Senin, 08 Januari 2018

Inilah 7 Penyebab Seseorang Terkena Penyakit Liver



Liver (hati) adalah organ yang memiliki fungsi cukup penting dalam tatanan tubuh kita, yaitu untuk membuang racun dari dalam tubuh, membentuk antibodi tubuh, untuk pertahanan dari serangan penyakit, dan membantu proses metabolisme tubuh.

Hati adalah organ yang bekerja paling keras di dalam tubuh. Berukuran seperti bola yang berada tepat di bawah tulang rusuk di sisi kanan perut Anda. Terdiri dari 2 bagian: lobus kiri dan lobus kanan.
 
Untuk itu, sangatlah penting menjaga kesehatan hati. Termasuk menjaga kesehatan hati yaitu mengetahui penyebab, gejala-gejala dan cara mencegah penyakit liver.

Organ hati juga berfungsi untuk membantu proses pencernaan makanan. Sehingga, saat organ hati mengalami masalah, mengakibatkan sistem pencernaan serta fungsi membersihkan racun tidak bekerja optimal.

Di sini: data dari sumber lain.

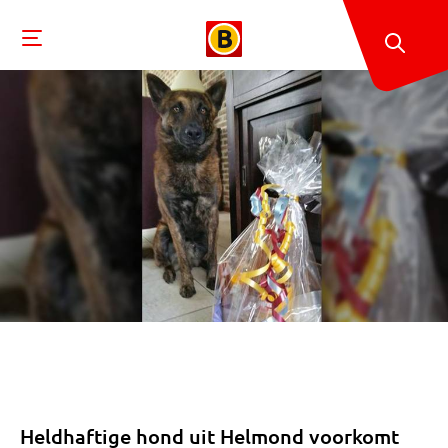
Heldhaftige hond uit Helmond voorkomt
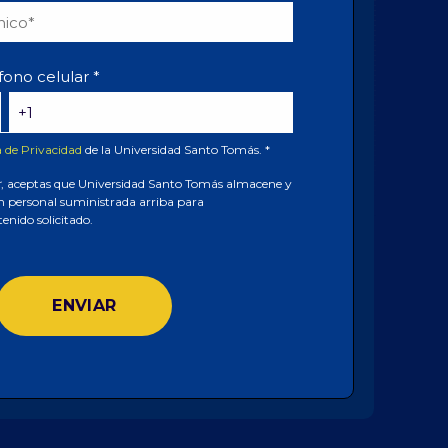
fono celular
*
a de Privacidad
de la Universidad Santo Tomás.
*
r
, aceptas que Universidad Santo Tomás almacene y
n personal suministrada arriba para
tenido solicitado.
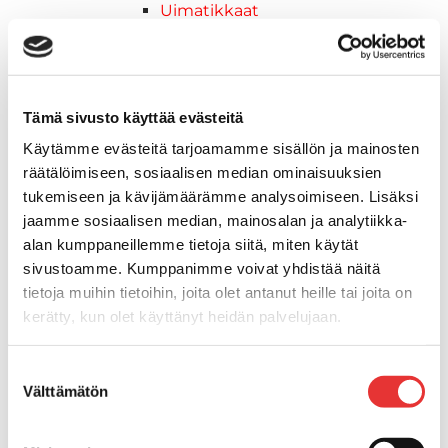
Uimatikkaat
Kasettitikkaat
Keulatikkaat
Köysitikkaat
Kiinnikkeet ja tukijalat
Tämä sivusto käyttää evästeitä
Kävelysillat
Käytämme evästeitä tarjoamamme sisällön ja mainosten
Muut kiinnityshelat
räätälöimiseen, sosiaalisen median ominaisuuksien
Koukkupidike
tukemiseen ja kävijämäärämme analysoimiseen. Lisäksi
Pidike "clips", muovia
jaamme sosiaalisen median, mainosalan ja analytiikka-
Lepuuttajan kiinnike
alan kumppaneillemme tietoja siitä, miten käytät
Tuulilasin kiinnike
sivustoamme. Kumppanimme voivat yhdistää näitä
Reuna-, köli-, törmäyslistat ja kansikate
tietoja muihin tietoihin, joita olet antanut heille tai joita on
Törmäyslista
kerätty, kun olet käyttänyt heidän palvelujaan.
Kansikate
Reuna- ja ikkunalistat
Lisätietoja:
karilainen.fi/tietosuoja
Suostumuksen
Alumiinilistat
Välttämätön
valinta
Kävelysillat ja Taavetit
Kiinnitysvarret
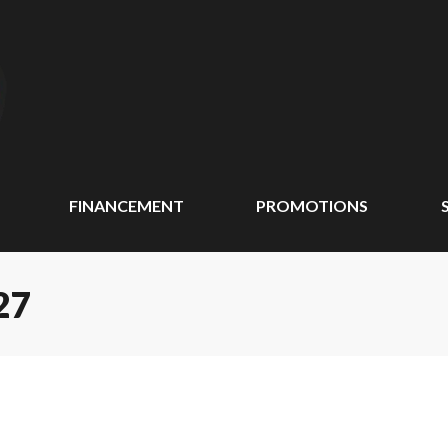
FINANCEMENT
PROMOTIONS
27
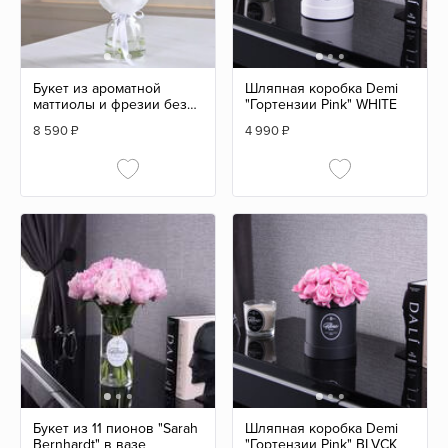
Букет из ароматной
Шляпная коробка Demi
маттиолы и фрезии без
"Гортензии Pink" WHITE
вазы
8 590
₽
4 990
₽
Букет из 11 пионов "Sarah
Шляпная коробка Demi
Bernhardt" в вазе
"Гортензии Pink" BLVCK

Ada cukup banyak hal yang dapat menjadi penyebab penyakit liver, hal-hal yang berkembang di masyarakat memunculkan mitos, beberapa mitos tidak sepenuhnya salah, hanya perlu diluruskan agar lebih jelas.
 
Menurut dr. Kartika Mayasari sebagaimana ditulis klikdokter.com (5/1/18), selain karena komplikasi diabetes seperti yang dialami oleh Yon Koeswoyo, penyanyi legendaris pentolan grup musik koes plus beberapa hari yang lalu,  ada beragam penyebab liver atau gagal hati, seperti :
 
1. Hepatitis

Penyakit Hepatitis dapat menyebar melalui darah, misalnya melalui jarum suntik atau penyakit keturunan. Hepatitis A, B maupun E semua memiliki kesamaan, yakni sama-sama dapat menyebabkan gagal hati akut jika tidak diobati. 

2. Konsumsi alkohol 

 
Terlalu banyak mengonsumsi alkohol dapat memperburuk kondisi hati Anda. Minum alkohol secara berlebihan dapat menyebabkan obesitas hingga kerusakan organ utama seperti otak, perut dan usus. Namun, organ yang paling parah terkena dampaknya adalah hati. Sebab hatilah yang mengolah alkohol begitu masuk ke dalam tubuh. 

3. Sirosis

Terjadi karena infeksi akut yang menyebabkan peradangan sel hati yang luas, sehingga mengakibatkan kematian banyak sel. Pada sirosis dini biasanya hati membesar dan terasa nyeri jika ditekan. Sirosis akan merusak kemampuan hati untuk mengendalikan infeksi dan mengolah nutrisi yang masuk ke dalam tubuh. 

4. Hemochromatosis

Merupakan kelainan bawaan yang menyebabkan tubuh menyerap dan menyimpan terlalu banyak zat besi di dalam tubuh. 

5. Kelebihan dosis acetaminophen (Tylenol)

Biasanya acetaminophen atau Tylenol digunakan untuk meredakan rasa sakit ringan atau sedang, seperti sakit kepala, pilek atau sakit punggung. Namun, penggunaan acetaminophen yang berlebihan bisa memperburuk kondisi hati. 

6. Terdapatnya virus 

 
Ada sejumlah virus penyebab kerusakan hati, termasuk virus Epsttein-barr, cytomegalovirus dan virus herpes simplex. 

7. Reaksi dari resep dan obat herbal tertentu

Sejumlah obat jika dikonsumsi berlebihan dapat menyebabkan kerusakan hati yang akut. Beberapa obat yang sering diresepkan tersebut adalah: antibiotik, obat anti inflamasi nonsteroid (ibuprofen dan nanproxen), serta obat pereda kejang. Untuk mencegah risiko terkena liver, pastikan Anda bertanya kepada dokter saat menerima resep obat tersebut.

Adapun jenis pengobatan penyakit liver sebaiknya dilakukan tergantung pada jenis gangguan hati yang diderita. Jika penyebabnya adalah sirosis, maka terapi yang diberikan biasanya adalah obat dieresis serta diet rendah garam. Untuk pengobatan yang lebih tepat, Anda sebaiknya memeriksakan diri ke dokter.

Selain itu, agar terhindar dari kemungkinan terjangkitnya liver, seperti yang dialami Yon Koeswoyo, dr. Kartika menyarankan agar menjauhi alkohol, menghindari makanan berlemak serta berhati-hati dalam mengonsumsi obat-obatan tanpa petunjuk dokter. “Akan jauh lebih baik lagi jika Anda melakukan vaksin hepatitis,” tambahnya.